Mesoscopic Lattice Boltzmann Modeling of the Liquid-Vapor Phase Transition

We develop a mesoscopic lattice Boltzmann model for liquid-vapor phase transition by handling the microscopic molecular interaction. The short-range molecular interaction is incorporated by recovering an equation of state for dense gases, and the long-range molecular interaction is mimicked by introducing a pairwise interaction force. Double distribution functions are employed, with the density distribution function for the mass and momentum conservation laws and an innovative total kinetic energy distribution function for the energy conservation law.
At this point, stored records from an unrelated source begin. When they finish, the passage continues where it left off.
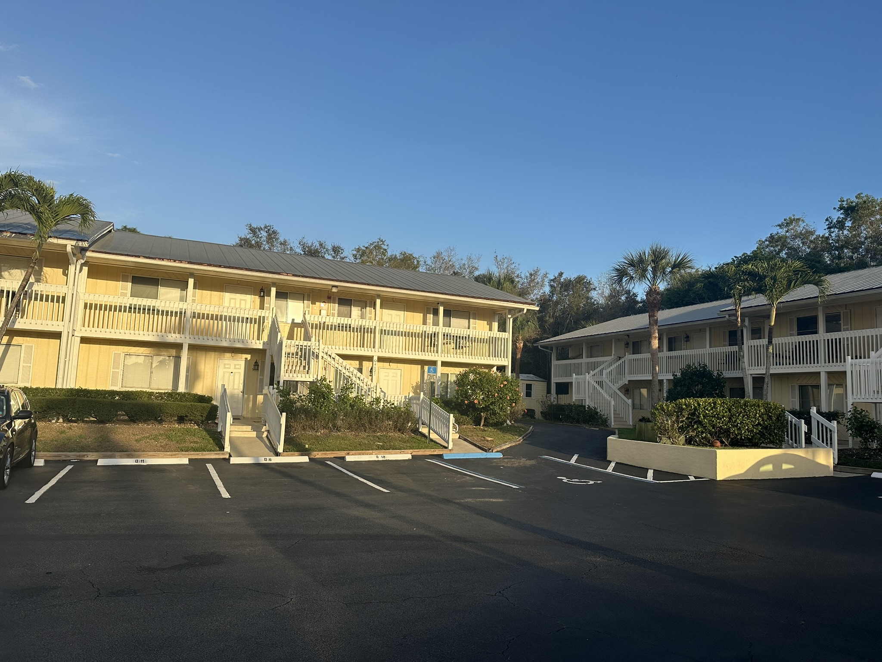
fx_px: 612
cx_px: 441
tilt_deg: +6.9
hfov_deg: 71.6
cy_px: 331
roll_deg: -2.0
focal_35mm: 24
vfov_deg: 56.8
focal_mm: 6.86
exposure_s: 1/2967
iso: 80
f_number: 1.78
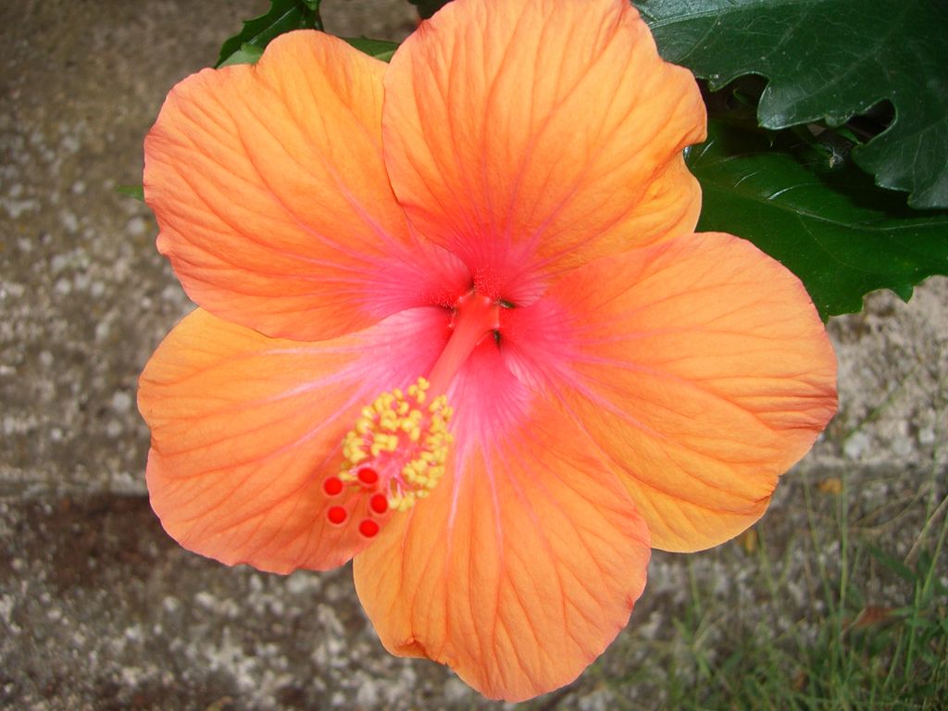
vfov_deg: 37.7
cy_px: 356
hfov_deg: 49.0
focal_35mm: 38
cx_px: 474
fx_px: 1041
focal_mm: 6.2
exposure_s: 1/80
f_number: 2.7
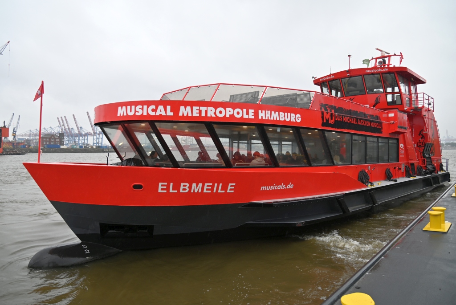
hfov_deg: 73.7
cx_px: 228
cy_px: 152
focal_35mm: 24
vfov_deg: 53.2
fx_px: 304
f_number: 4
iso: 220
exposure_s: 1/250
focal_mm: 24
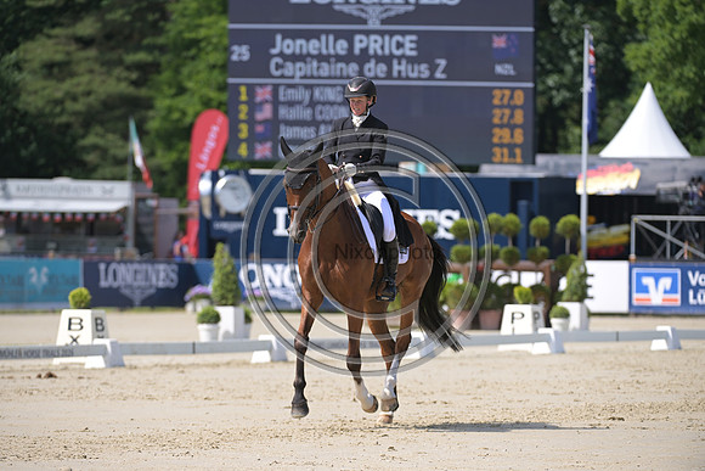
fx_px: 5288
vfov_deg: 5.1
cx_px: 352
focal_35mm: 270
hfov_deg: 7.6
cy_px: 236
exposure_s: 1/1250
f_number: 5
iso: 280
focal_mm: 270
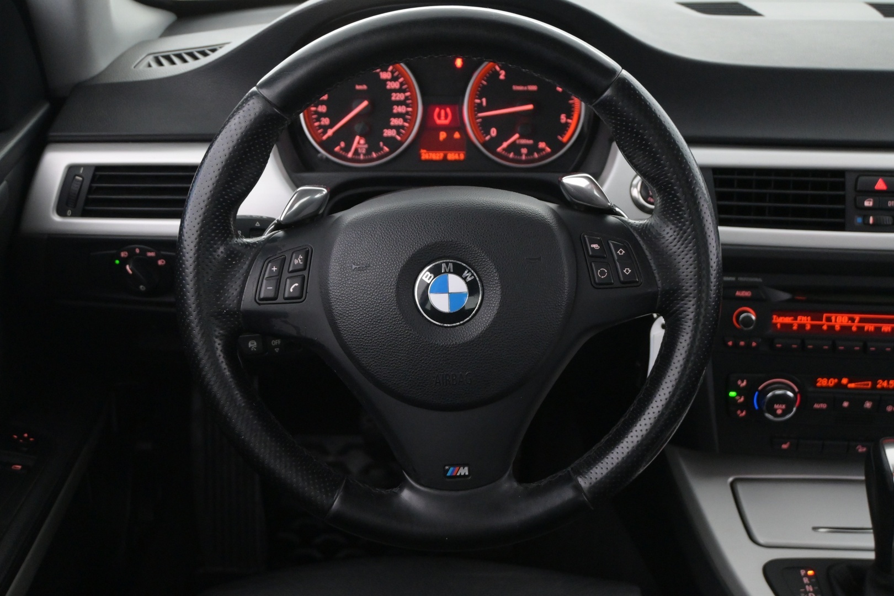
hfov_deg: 43.6
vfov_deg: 29.9
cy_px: 298
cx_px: 447
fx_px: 1117
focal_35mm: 45
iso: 4000
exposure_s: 1/50
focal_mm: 30
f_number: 4.8
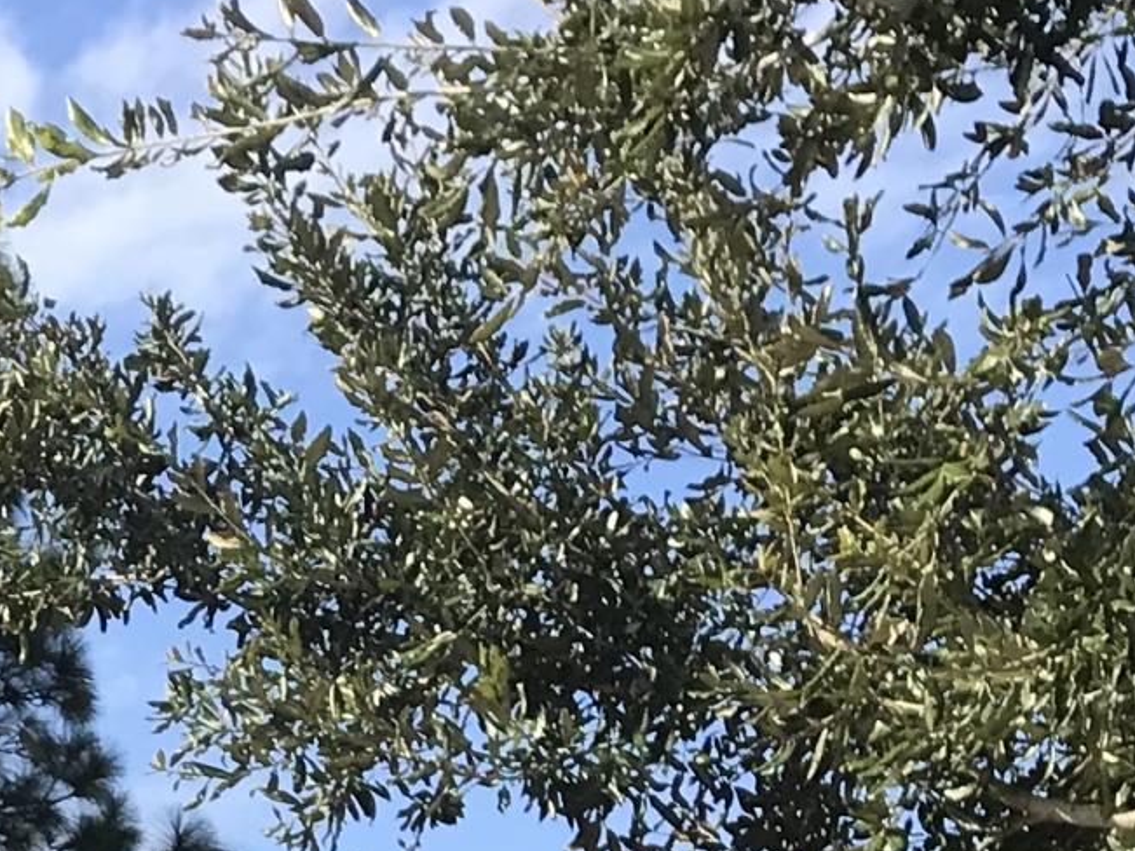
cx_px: -106
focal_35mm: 129
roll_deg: -0.6
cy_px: 1887
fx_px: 4229
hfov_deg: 14.9
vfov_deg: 10.3
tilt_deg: +3.5
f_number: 1.8
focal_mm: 3.99
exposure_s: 1/1451
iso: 20
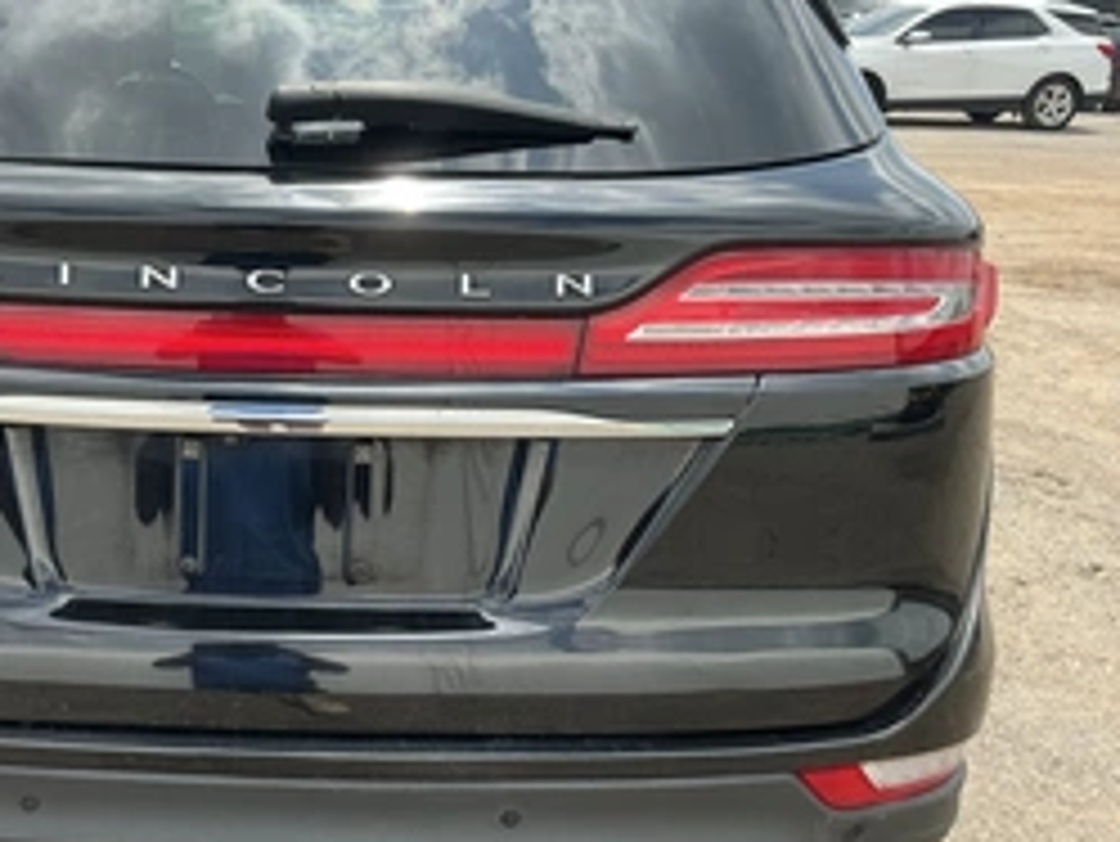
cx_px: 279
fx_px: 1457
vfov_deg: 32.0
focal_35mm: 45
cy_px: 531
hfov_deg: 40.8
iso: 25
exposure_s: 1/642
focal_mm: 3
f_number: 1.8
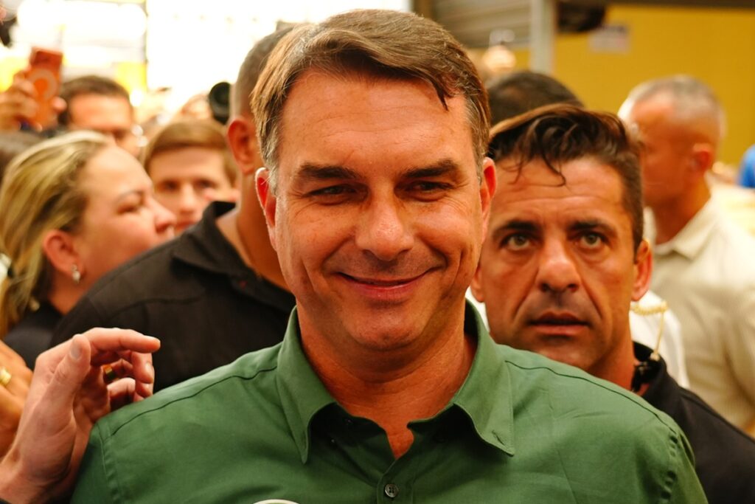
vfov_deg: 31.9
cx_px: 378
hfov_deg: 46.4
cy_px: 252
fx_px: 881
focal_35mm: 42
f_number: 4
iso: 1600
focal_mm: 42
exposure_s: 1/320
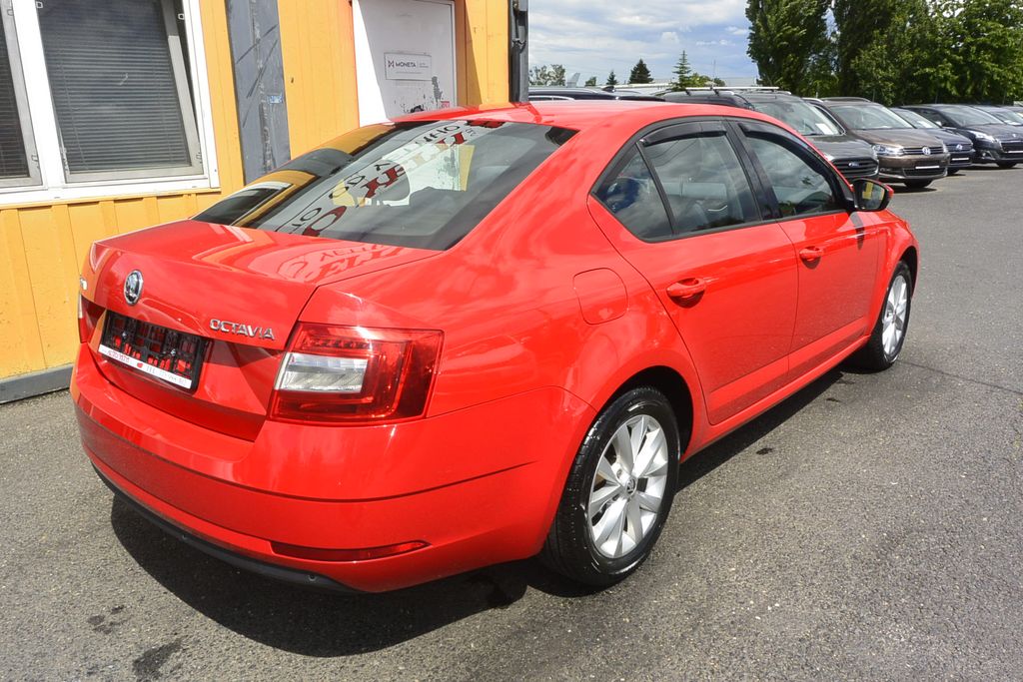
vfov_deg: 47.9
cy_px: 341
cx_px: 512
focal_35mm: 27
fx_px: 767
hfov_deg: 67.4
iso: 160
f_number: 10
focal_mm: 10
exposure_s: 1/250
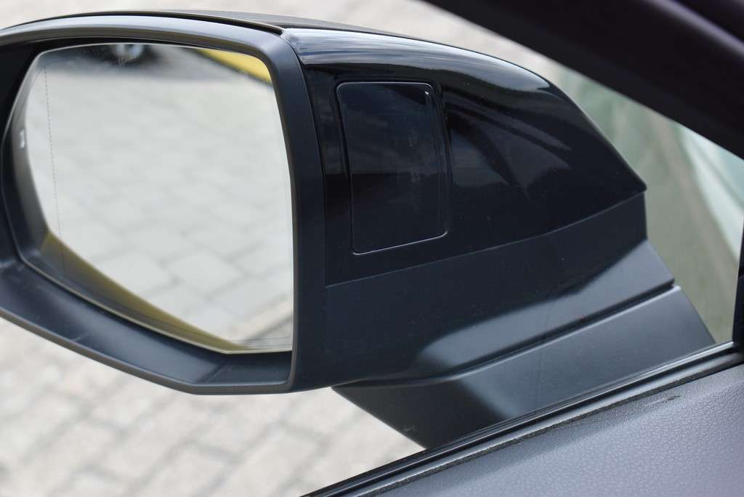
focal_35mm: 82
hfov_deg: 24.6
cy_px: 248
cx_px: 372
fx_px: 1706
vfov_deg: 16.6
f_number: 7.1
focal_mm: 55
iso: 400
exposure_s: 1/200
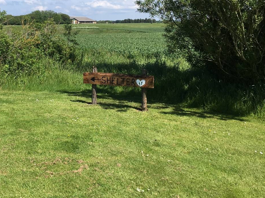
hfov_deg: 37.1
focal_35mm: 50
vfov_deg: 28.8
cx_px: 62
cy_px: 58
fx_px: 383
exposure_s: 1/1923
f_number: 2.2
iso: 25
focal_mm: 4.15
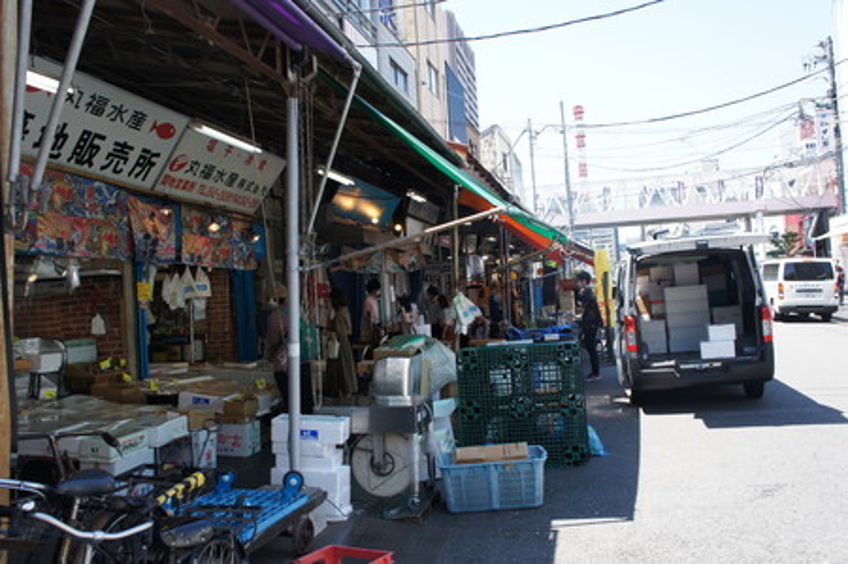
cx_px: 424
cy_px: 282
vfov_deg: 39.9
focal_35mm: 33
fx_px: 776
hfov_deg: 57.3
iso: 200
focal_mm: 22
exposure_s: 1/160
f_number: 6.3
The recovered mesomacroscopic governing equations are fully consistent with kinetic theory, and thermodynamic consistency is naturally satisfied.

Figure 1

Distributions of (a) density $\rho$, (b) velocity $u_x$, (c) temperature $T_r$, and (d) pressure $p_{\mathrm{EOS}}$ at time $t=0.401\times {10}^7$, $0.803\times {10}^7$, $1.204\times {10}^7$, and $1.606\times {10}^7$, and (e) time evolution of the phase interface location $X_i$ for the one-dimensional Stefan problem.

Figure 2

Evolution of the square of the normalized droplet diameter $(D/D_0{)}^2$ with the normalized time $t^{*}={\alpha }_{v}t/D_0^2$ in the droplet evaporation process. Snapshots of the local density (left) and temperature (right) fields are also shown at time $t^{*}=12.716$, 38.147, 63.578, and 89.010, where the solid line in temperature field denotes the liquid-vapor phase interface.

Figure 3

Snapshots of the local temperature and velocity fields at different normalized times for (a) $\mathrm{Ste}=0.005$, (b) $\mathrm{Ste}=0.05$, and (c) $\mathrm{Ste}=0.5$, and (d) evolutions of the normalized total volume of the droplets $V/V_0$ with the normalized time $t^{*}={\alpha }_{v}t/D_0^2$ in the evaporation process of a large-small droplet pair. The solid and dotted lines in temperature field denote the liquid-vapor phase interface and its initial location, respectively.